Visiting Mugello on bike means pedalling on country roads between vineyards and olive trees, where the slopes are sweet and the climbs and descents take us on a discovery of new places. Bike is the ideal means of transport for an authentic Mugello experience. Travelling at a slow pace is the best way to appreciate the beauty that surrounds us.
Cultivation, meadows and rivers form a colourful chessboard that is dotted with farmhouses, medieval villages, churches and noble villas. The great thing about bike riding is also the ability to take breaks along the way. It’s only when you stop at a farmyard or stand in front of a Romanesque church facade that you can appreciate the intimacy of this land, where the coexistence between popular and religious beliefs derive from the traditions of peasant culture, of which we can still trace back today.

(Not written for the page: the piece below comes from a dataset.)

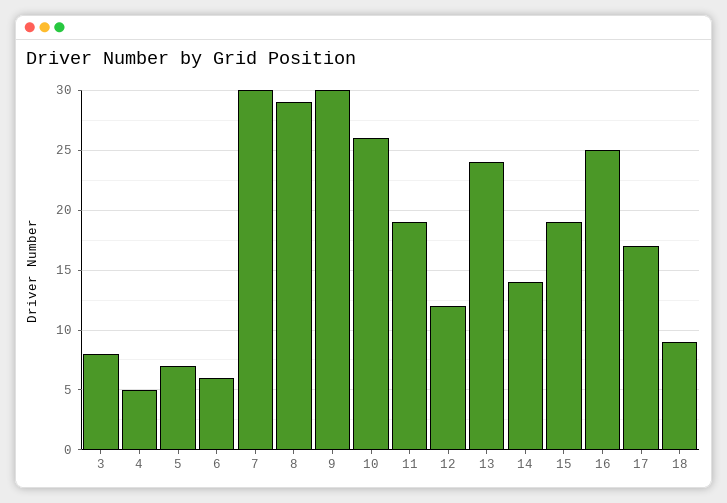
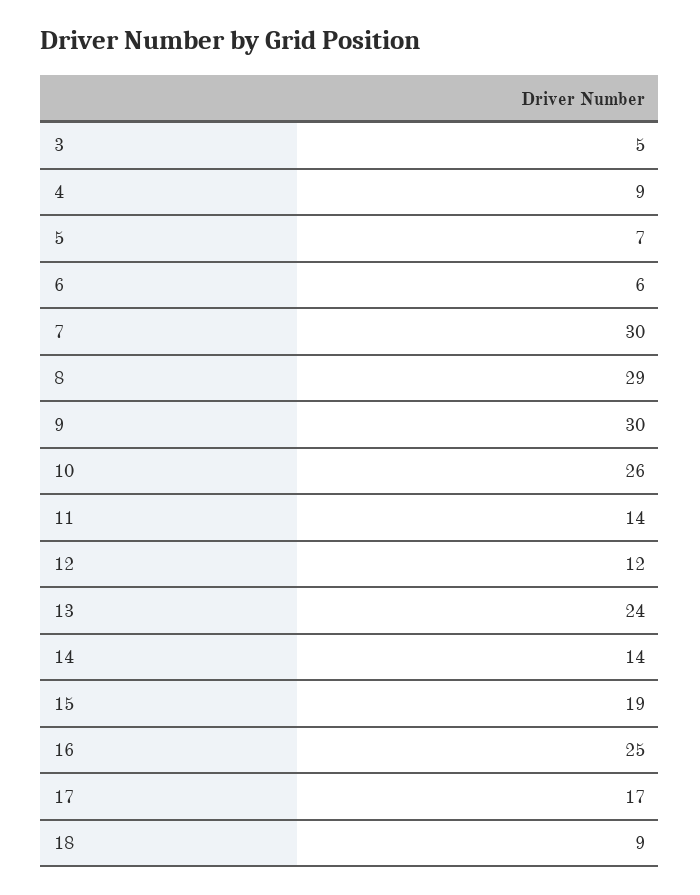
3: 8 -> 5
4: 5 -> 9
11: 19 -> 14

Hundreds of kilometres of suburban and country roads, mule tracks and carrarecce connect the Mugello valley to surrounding mountain forests. The bike tacks that run alongside the main river are a real treat for all types of cyclists and walkers to experience. This area is far from traffic and noises. Instead, the bike paths cross small inhabited towns, anthropic or wild natural environments, and sites of remarkable historical and artistic interest.